*Job*: Could you set down the records below word for word, from the line containing "Pentru mulți istorici, această" up to and including the line containing "hasta 92%, proporcionando una claridad", leaving the pictures out of your answer?

..............................

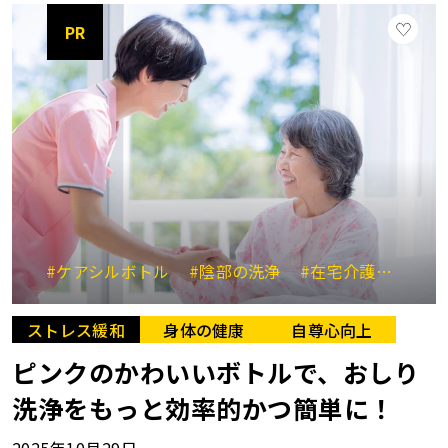
PR
#ケアシルボトル
#陰部の洗浄
#在宅介護アイテム
ストレス緩和
身体の健康
自尊心向上
ピンクのかわいいボトルで、おしり
洗浄をもっと効率的かつ簡単に！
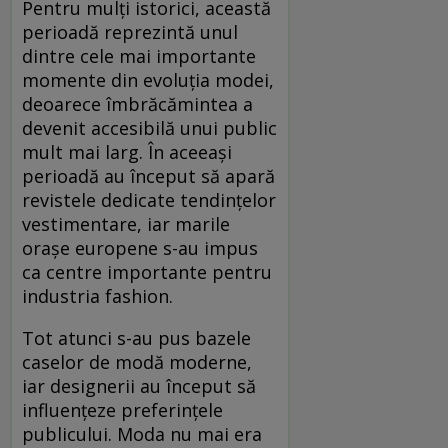
Pentru mulți istorici, această
perioadă reprezintă unul
dintre cele mai importante
momente din evoluția modei,
deoarece îmbrăcămintea a
devenit accesibilă unui public
mult mai larg. În aceeași
perioadă au început să apară
revistele dedicate tendințelor
vestimentare, iar marile
orașe europene s-au impus
ca centre importante pentru
industria fashion.
Tot atunci s-au pus bazele
caselor de modă moderne,
iar designerii au început să
influențeze preferințele
publicului. Moda nu mai era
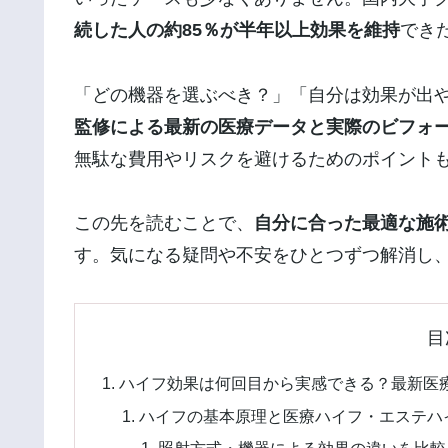
続した人の約85％が半年以上効果を維持
でき
「どの機器を選ぶべき？」「自分は効果が出
監修による最新の医療データと実際のビフォ
無駄な費用やリスクを避けるためのポイント
この先を読むことで、
自分に合った最適な施
す。気になる疑問や不安をひとつずつ解消し
目
ハイフ効果は何回目から実感できる？最新医
ハイフの基本原理と医療ハイフ・エステハ
照射方式・機器による効果の違いを比較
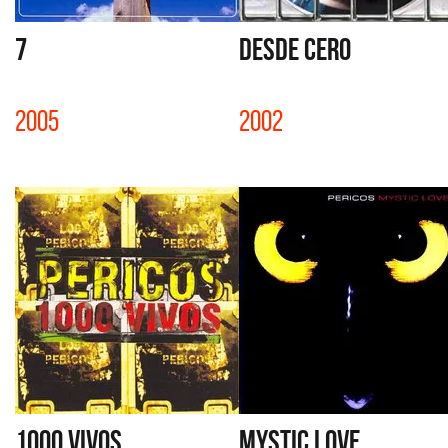
7
DESDE CERO
2005
2002
1000 VIVOS
MYSTIC LOVE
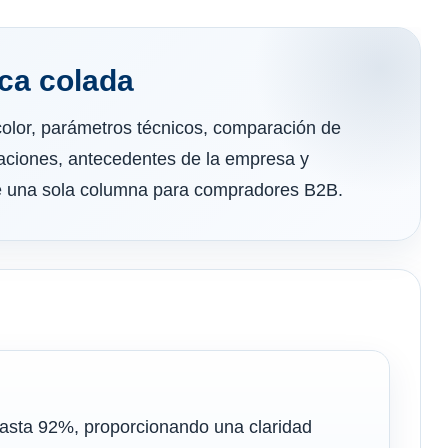
ica colada
color, parámetros técnicos, comparación de
caciones, antecedentes de la empresa y
de una sola columna para compradores B2B.
hasta 92%, proporcionando una claridad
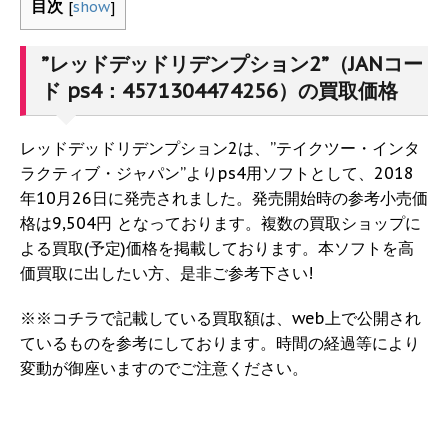
目次
[
show
]
”レッドデッドリデンプション2”（JANコー
ド ps4：4571304474256）の買取価格
レッドデッドリデンプション2は、”テイクツー・インタ
ラクティブ・ジャパン”よりps4用ソフトとして、2018
年10月26日に発売されました。発売開始時の参考小売価
格は9,504円 となっております。複数の買取ショップに
よる買取(予定)価格を掲載しております。本ソフトを高
価買取に出したい方、是非ご参考下さい!
※※コチラで記載している買取額は、web上で公開され
ているものを参考にしております。時間の経過等により
変動が御座いますのでご注意ください。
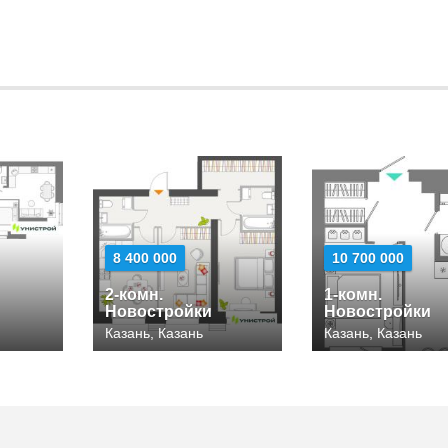
8 400 000
10 700 000
2-комн.
1-комн.
Новостройки
Новостройки
Казань, Казань
Казань, Казань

..............................

*Answer space*:
Pentru mulți istorici, această
perioadă reprezintă unul
dintre cele mai importante
momente din evoluția modei,
deoarece îmbrăcămintea a
devenit accesibilă unui public
mult mai larg. În aceeași
perioadă au început să apară
revistele dedicate tendințelor
vestimentare, iar marile
orașe europene s-au impus
ca centre importante pentru
industria fashion.
Tot atunci s-au pus bazele
caselor de modă moderne,
iar designerii au început să
influențeze preferințele
publicului. Moda nu mai era
続した人の約85％が半年以上効果を維持
でき
「どの機器を選ぶべき？」「自分は効果が出
監修による最新の医療データと実際のビフォ
無駄な費用やリスクを避けるためのポイント
この先を読むことで、
自分に合った最適な施
す。気になる疑問や不安をひとつずつ解消し
目
ハイフ効果は何回目から実感できる？最新医
ハイフの基本原理と医療ハイフ・エステハ
照射方式・機器による効果の違いを比較
7
DESDE CERO
2005
2002
1000 VIVOS
MYSTIC LOVE
ica colada
color, parámetros técnicos, comparación de
caciones, antecedentes de la empresa y
de una sola columna para compradores B2B.
hasta 92%, proporcionando una claridad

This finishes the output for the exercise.